Up to now, I haven’t found a Bike Turbo Trainer that simulates my bike.
The Watts vs kmh curve is the most important constant.
If it cannot be set correct, the apparatus is junk.
What exactly is a “coefficients of your road curve”? I can’t say I know what value you expect to apply or plug into the trainer from this info.
The best I know are some trainers that do at least one of two things:
1) Offer a “headless” function with the trainer plugged in to power (but not connected to a device or controlling app) that then apply a default resistance curve. This curve aims to mimic the progressive resistance seen outside and used by some old fluid resistance trainers. The Saris H series trainers do this and I think that some Wahoo ones do as well.
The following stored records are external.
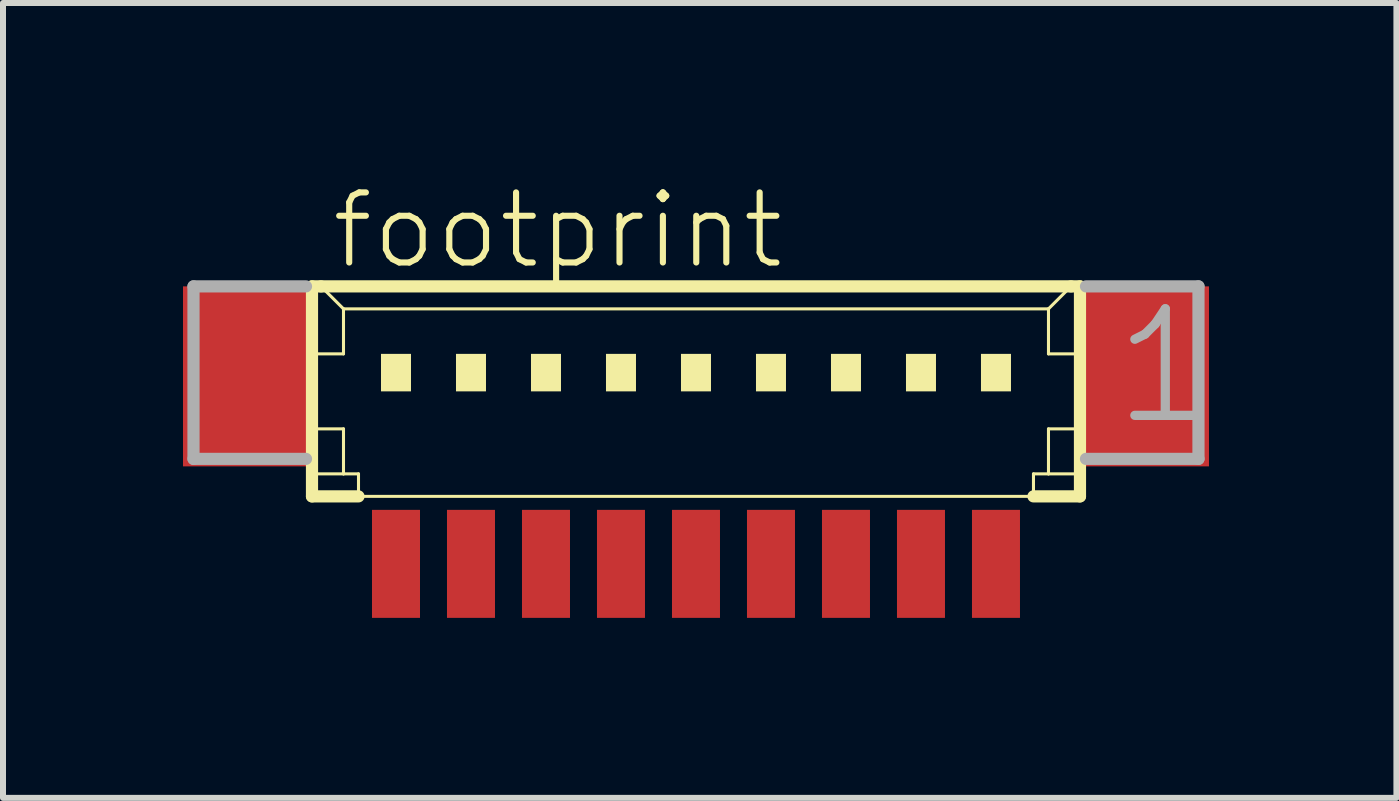
<source format=kicad_pcb>
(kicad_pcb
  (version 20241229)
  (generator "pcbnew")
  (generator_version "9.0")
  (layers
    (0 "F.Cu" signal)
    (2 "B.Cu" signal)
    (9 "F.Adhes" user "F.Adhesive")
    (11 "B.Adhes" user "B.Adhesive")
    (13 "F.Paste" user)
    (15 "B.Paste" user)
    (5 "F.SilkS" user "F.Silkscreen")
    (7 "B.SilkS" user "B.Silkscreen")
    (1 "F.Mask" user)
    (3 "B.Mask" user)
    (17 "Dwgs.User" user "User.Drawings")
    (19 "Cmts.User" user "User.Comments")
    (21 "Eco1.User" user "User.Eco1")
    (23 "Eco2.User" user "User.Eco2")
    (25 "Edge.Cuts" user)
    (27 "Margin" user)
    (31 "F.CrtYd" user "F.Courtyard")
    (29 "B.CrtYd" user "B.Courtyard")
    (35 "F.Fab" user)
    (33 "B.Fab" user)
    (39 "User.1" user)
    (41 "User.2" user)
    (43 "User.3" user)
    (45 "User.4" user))
  (footprint "footprint"
    (layer "F.Cu")
    (at 8.55 3.848)
    (property "Reference" "footprint" (at -6.125 -2.375 0) (layer "F.SilkS") (effects (font (size 1.168 1.168) (thickness 0.102)) (justify left bottom)))
    (fp_line (start -6.4 -2.125) (end -6.4 1.375) (stroke (width 0.203) (type solid)) (layer "F.SilkS"))
    (fp_line (start -6.4 1.375) (end -5.625 1.375) (stroke (width 0.203) (type solid)) (layer "F.SilkS"))
    (fp_line (start -6.375 -1) (end -5.875 -1) (stroke (width 0.051) (type solid)) (layer "F.SilkS"))
    (fp_line (start -6.375 0.25) (end -5.875 0.25) (stroke (width 0.051) (type solid)) (layer "F.SilkS"))
    (fp_line (start -6.375 1) (end -5.875 1) (stroke (width 0.051) (type solid)) (layer "F.SilkS"))
    (fp_line (start -6.25 -2.125) (end -6.4 -2.125) (stroke (width 0.203) (type solid)) (layer "F.SilkS"))
    (fp_line (start -5.875 -1.75) (end -6.25 -2.125) (stroke (width 0.051) (type solid)) (layer "F.SilkS"))
    (fp_line (start -5.875 -1.75) (end 5.875 -1.75) (stroke (width 0.051) (type solid)) (layer "F.SilkS"))
    (fp_line (start -5.875 -1) (end -5.875 -1.75) (stroke (width 0.051) (type solid)) (layer "F.SilkS"))
    (fp_line (start -5.875 0.25) (end -5.875 1) (stroke (width 0.051) (type solid)) (layer "F.SilkS"))
    (fp_line (start -5.875 1) (end -5.625 1) (stroke (width 0.051) (type solid)) (layer "F.SilkS"))
    (fp_line (start -5.625 1) (end -5.625 1.375) (stroke (width 0.051) (type solid)) (layer "F.SilkS"))
    (fp_line (start -5.625 1.375) (end 5.625 1.375) (stroke (width 0.051) (type solid)) (layer "F.SilkS"))
    (fp_line (start 5.625 1) (end 5.625 1.375) (stroke (width 0.051) (type solid)) (layer "F.SilkS"))
    (fp_line (start 5.625 1) (end 5.875 1) (stroke (width 0.051) (type solid)) (layer "F.SilkS"))
    (fp_line (start 5.625 1.375) (end 6.4 1.375) (stroke (width 0.203) (type solid)) (layer "F.SilkS"))
    (fp_line (start 5.875 -1.75) (end 5.875 -1) (stroke (width 0.051) (type solid)) (layer "F.SilkS"))
    (fp_line (start 5.875 -1.75) (end 6.25 -2.125) (stroke (width 0.051) (type solid)) (layer "F.SilkS"))
    (fp_line (start 5.875 -1) (end 6.375 -1) (stroke (width 0.051) (type solid)) (layer "F.SilkS"))
    (fp_line (start 5.875 0.25) (end 5.875 1) (stroke (width 0.051) (type solid)) (layer "F.SilkS"))
    (fp_line (start 5.875 0.25) (end 6.375 0.25) (stroke (width 0.051) (type solid)) (layer "F.SilkS"))
    (fp_line (start 5.875 1) (end 6.375 1) (stroke (width 0.051) (type solid)) (layer "F.SilkS"))
    (fp_line (start 6.25 -2.125) (end -6.25 -2.125) (stroke (width 0.203) (type solid)) (layer "F.SilkS"))
    (fp_line (start 6.4 -2.125) (end 6.25 -2.125) (stroke (width 0.203) (type solid)) (layer "F.SilkS"))
    (fp_line (start 6.4 1.375) (end 6.4 -2.125) (stroke (width 0.203) (type solid)) (layer "F.SilkS"))
    (fp_poly (pts (xy -5.25 -0.375) (xy -4.75 -0.375) (xy -4.75 -1) (xy -5.25 -1)) (stroke (width 0) (type solid)) (fill yes) (layer "F.SilkS"))
    (fp_poly (pts (xy -4 -0.375) (xy -3.5 -0.375) (xy -3.5 -1) (xy -4 -1)) (stroke (width 0) (type solid)) (fill yes) (layer "F.SilkS"))
    (fp_poly (pts (xy -2.75 -0.375) (xy -2.25 -0.375) (xy -2.25 -1) (xy -2.75 -1)) (stroke (width 0) (type solid)) (fill yes) (layer "F.SilkS"))
    (fp_poly (pts (xy -1.5 -0.375) (xy -1 -0.375) (xy -1 -1) (xy -1.5 -1)) (stroke (width 0) (type solid)) (fill yes) (layer "F.SilkS"))
    (fp_poly (pts (xy -0.25 -0.375) (xy 0.25 -0.375) (xy 0.25 -1) (xy -0.25 -1)) (stroke (width 0) (type solid)) (fill yes) (layer "F.SilkS"))
    (fp_poly (pts (xy 1 -0.375) (xy 1.5 -0.375) (xy 1.5 -1) (xy 1 -1)) (stroke (width 0) (type solid)) (fill yes) (layer "F.SilkS"))
    (fp_poly (pts (xy 2.25 -0.375) (xy 2.75 -0.375) (xy 2.75 -1) (xy 2.25 -1)) (stroke (width 0) (type solid)) (fill yes) (layer "F.SilkS"))
    (fp_poly (pts (xy 3.5 -0.375) (xy 4 -0.375) (xy 4 -1) (xy 3.5 -1)) (stroke (width 0) (type solid)) (fill yes) (layer "F.SilkS"))
    (fp_poly (pts (xy 4.75 -0.375) (xy 5.25 -0.375) (xy 5.25 -1) (xy 4.75 -1)) (stroke (width 0) (type solid)) (fill yes) (layer "F.SilkS"))
    (fp_line (start -8.375 -2.125) (end -8.375 0.75) (stroke (width 0.203) (type solid)) (layer "F.Fab"))
    (fp_line (start -8.375 0.75) (end -6.5 0.75) (stroke (width 0.203) (type solid)) (layer "F.Fab"))
    (fp_line (start -6.5 -2.125) (end -8.375 -2.125) (stroke (width 0.203) (type solid)) (layer "F.Fab"))
    (fp_line (start 6.5 0.75) (end 8.375 0.75) (stroke (width 0.203) (type solid)) (layer "F.Fab"))
    (fp_line (start 8.375 -2.125) (end 6.5 -2.125) (stroke (width 0.203) (type solid)) (layer "F.Fab"))
    (fp_line (start 8.375 0.75) (end 8.375 -2.125) (stroke (width 0.203) (type solid)) (layer "F.Fab"))
    (fp_text user "1" (at 6.875 0.25 0) (layer "F.Fab") (effects (font (size 1.776 1.776) (thickness 0.154)) (justify left bottom)))
    (pad "1" smd rect (at 5 2.5) (size 0.8 1.8) (layers "F.Cu" "F.Mask" "F.Paste"))
    (pad "2" smd rect (at 3.75 2.5) (size 0.8 1.8) (layers "F.Cu" "F.Mask" "F.Paste"))
    (pad "3" smd rect (at 2.5 2.5) (size 0.8 1.8) (layers "F.Cu" "F.Mask" "F.Paste"))
    (pad "4" smd rect (at 1.25 2.5) (size 0.8 1.8) (layers "F.Cu" "F.Mask" "F.Paste"))
    (pad "5" smd rect (at 0 2.5) (size 0.8 1.8) (layers "F.Cu" "F.Mask" "F.Paste"))
    (pad "6" smd rect (at -1.25 2.5) (size 0.8 1.8) (layers "F.Cu" "F.Mask" "F.Paste"))
    (pad "7" smd rect (at -2.5 2.5) (size 0.8 1.8) (layers "F.Cu" "F.Mask" "F.Paste"))
    (pad "8" smd rect (at -3.75 2.5) (size 0.8 1.8) (layers "F.Cu" "F.Mask" "F.Paste"))
    (pad "9" smd rect (at -5 2.5) (size 0.8 1.8) (layers "F.Cu" "F.Mask" "F.Paste"))
    (pad "S1" smd rect (at 7.5 -0.625) (size 2.1 3) (layers "F.Cu" "F.Mask" "F.Paste"))
    (pad "S2" smd rect (at -7.5 -0.625) (size 2.1 3) (layers "F.Cu" "F.Mask" "F.Paste")))
  (gr_rect
    (start -3 -3)
    (end 20.224 10.248)
    (stroke (width 0.1) (type default))
    (fill no)
    (layer "Edge.Cuts")))
</source>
2) Offer Level / Slope / Standard mode that is a progressive resistance curve. The ones I know (Wahoo) allow a setting from 0-9 that is the level of ramp rate in that curve. In my use, the 2-3 setting seems well rounded and like the fluid trainers of old.
Alternatively, using a simulation app like Zwift, Rouvy, etc. can be done to mimic the resistance curve felt for a given stretch of road or a course. These use “Simulation” mode and are well liked by many riders for the basic feel being close to riding outside.